Text to read:
--- Begin ---

Additionally, users cannot create both read and write probes on
the same file.
PATH is the file name (relative to /proc/systemtap/MODNAME or
/var/tmp/systemtap-USER/MODNAME) to be created. If no PATH is
specified (as in the last two variants above), PATH defaults to
"command". The file name "__stdin" is used internally by
systemtap for input probes and should not be used as a PATH for
procfs probes; see the input probe section below.
When a user reads /proc/systemtap/MODNAME/PATH (normal runtime)

--- End ---

Raw data:
--- Begin ---

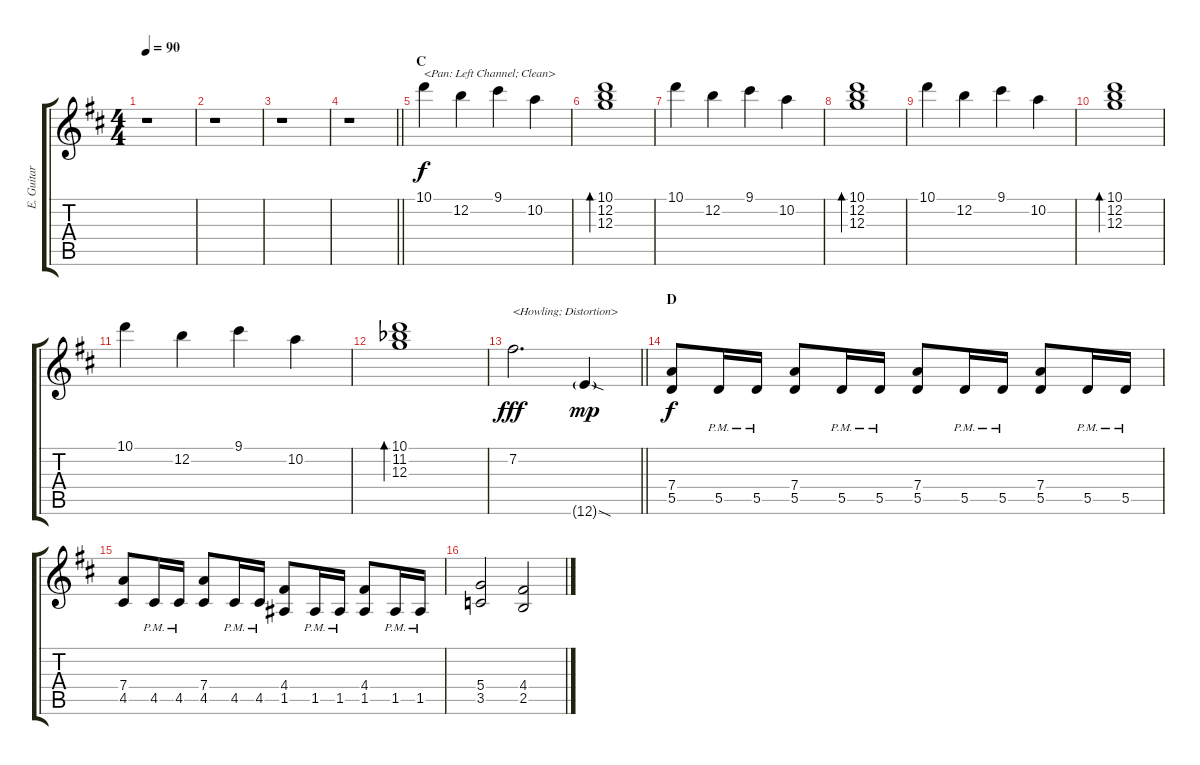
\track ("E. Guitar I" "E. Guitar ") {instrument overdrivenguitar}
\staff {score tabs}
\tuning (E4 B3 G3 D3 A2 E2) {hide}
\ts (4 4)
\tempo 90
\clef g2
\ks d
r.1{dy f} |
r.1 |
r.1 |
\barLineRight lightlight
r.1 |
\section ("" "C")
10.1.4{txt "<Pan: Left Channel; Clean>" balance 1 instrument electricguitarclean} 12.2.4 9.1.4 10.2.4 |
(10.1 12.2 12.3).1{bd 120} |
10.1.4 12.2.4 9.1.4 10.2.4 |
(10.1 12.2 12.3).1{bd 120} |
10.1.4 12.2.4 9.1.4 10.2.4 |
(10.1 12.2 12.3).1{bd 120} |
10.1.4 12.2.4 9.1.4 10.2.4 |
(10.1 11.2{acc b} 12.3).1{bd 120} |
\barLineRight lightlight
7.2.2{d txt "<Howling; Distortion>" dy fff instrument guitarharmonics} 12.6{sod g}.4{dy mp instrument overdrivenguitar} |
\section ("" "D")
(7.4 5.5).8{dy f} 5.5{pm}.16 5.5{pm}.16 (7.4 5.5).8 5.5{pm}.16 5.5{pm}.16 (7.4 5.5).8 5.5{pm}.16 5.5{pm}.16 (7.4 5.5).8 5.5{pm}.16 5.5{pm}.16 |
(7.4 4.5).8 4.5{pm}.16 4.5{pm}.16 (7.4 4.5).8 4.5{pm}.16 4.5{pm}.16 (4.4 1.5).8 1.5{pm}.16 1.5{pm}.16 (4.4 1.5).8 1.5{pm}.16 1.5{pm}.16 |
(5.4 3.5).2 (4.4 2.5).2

--- End ---
--- Begin ---

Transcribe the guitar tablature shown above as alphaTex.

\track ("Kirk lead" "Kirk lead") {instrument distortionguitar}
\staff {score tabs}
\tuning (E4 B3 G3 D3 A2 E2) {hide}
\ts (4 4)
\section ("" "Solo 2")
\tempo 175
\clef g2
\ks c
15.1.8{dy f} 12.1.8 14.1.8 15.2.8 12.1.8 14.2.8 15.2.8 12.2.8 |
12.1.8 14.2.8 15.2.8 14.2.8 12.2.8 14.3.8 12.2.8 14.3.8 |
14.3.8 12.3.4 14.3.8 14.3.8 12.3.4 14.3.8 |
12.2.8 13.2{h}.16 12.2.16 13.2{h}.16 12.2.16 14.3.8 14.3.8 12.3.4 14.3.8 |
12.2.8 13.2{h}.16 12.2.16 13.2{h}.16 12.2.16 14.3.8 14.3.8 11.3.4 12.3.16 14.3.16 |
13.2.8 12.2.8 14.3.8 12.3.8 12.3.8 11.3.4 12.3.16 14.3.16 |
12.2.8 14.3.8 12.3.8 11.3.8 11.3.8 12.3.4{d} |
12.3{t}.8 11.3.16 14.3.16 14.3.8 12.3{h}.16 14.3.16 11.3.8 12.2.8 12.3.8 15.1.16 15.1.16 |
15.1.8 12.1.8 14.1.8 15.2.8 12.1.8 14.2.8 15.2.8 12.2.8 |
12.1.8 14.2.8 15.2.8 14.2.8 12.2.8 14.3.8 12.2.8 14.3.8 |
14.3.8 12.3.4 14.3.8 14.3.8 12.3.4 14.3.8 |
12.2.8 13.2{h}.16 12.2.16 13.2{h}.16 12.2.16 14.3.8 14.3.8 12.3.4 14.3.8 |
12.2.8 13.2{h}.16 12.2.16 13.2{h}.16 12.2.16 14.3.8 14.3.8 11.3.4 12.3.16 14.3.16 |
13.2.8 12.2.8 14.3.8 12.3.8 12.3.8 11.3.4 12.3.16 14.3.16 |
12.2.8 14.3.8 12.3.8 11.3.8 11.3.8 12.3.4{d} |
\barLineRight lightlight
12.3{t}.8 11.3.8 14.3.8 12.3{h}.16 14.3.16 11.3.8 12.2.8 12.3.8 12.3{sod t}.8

--- End ---
--- Begin ---

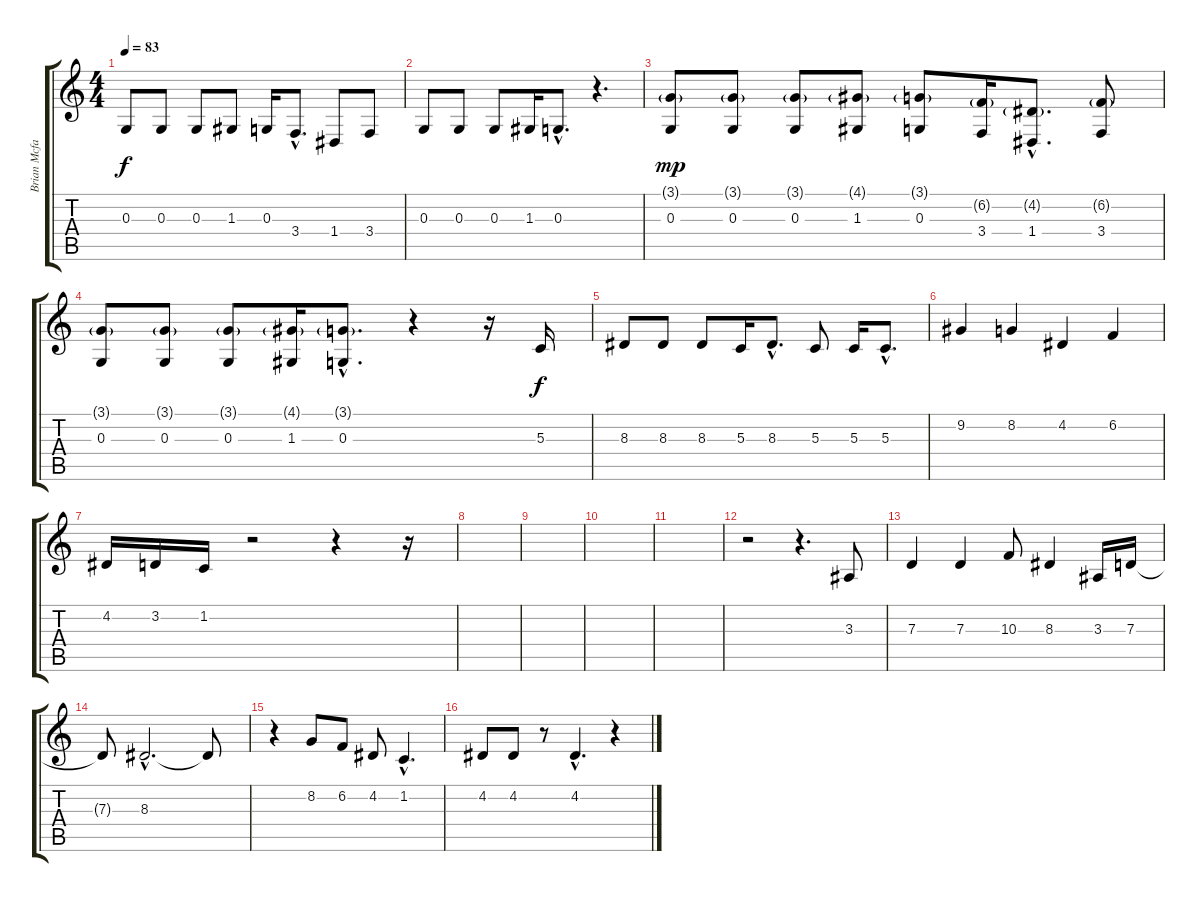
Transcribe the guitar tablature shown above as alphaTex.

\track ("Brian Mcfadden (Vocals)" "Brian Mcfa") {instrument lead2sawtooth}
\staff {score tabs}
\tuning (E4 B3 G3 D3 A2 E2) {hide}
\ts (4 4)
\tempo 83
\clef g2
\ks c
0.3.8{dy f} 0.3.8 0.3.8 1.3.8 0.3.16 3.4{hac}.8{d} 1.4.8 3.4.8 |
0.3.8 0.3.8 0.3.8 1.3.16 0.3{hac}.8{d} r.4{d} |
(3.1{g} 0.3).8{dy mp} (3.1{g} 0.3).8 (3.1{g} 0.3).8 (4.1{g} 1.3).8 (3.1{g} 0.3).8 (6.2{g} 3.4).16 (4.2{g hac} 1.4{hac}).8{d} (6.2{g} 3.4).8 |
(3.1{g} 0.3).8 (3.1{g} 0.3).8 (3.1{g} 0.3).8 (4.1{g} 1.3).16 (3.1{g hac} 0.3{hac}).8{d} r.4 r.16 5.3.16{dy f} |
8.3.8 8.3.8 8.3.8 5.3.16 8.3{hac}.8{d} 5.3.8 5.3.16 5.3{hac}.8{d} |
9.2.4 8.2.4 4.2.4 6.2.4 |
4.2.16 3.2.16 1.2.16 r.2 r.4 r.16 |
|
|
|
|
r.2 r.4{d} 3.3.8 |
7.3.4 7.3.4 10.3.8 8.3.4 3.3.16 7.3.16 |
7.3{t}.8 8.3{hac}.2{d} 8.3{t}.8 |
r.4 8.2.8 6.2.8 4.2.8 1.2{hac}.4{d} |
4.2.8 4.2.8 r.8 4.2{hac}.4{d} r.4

--- End ---

Exercise aim: Repeat the passage on systemtap procfs probes starting with "Additionally, users cannot" and going on through "reads /proc/systemtap/MODNAME/PATH (normal runtime)", swapping in "FILEPATH" wherever "PATH" appears. The data has no connection to the passage on systemtap procfs probes.

Written solution:
Additionally, users cannot create both read and write probes on
the same file.
FILEPATH is the file name (relative to /proc/systemtap/MODNAME or
/var/tmp/systemtap-USER/MODNAME) to be created. If no FILEPATH is
specified (as in the last two variants above), FILEPATH defaults to
"command". The file name "__stdin" is used internally by
systemtap for input probes and should not be used as a FILEPATH for
procfs probes; see the input probe section below.
When a user reads /proc/systemtap/MODNAME/FILEPATH (normal runtime)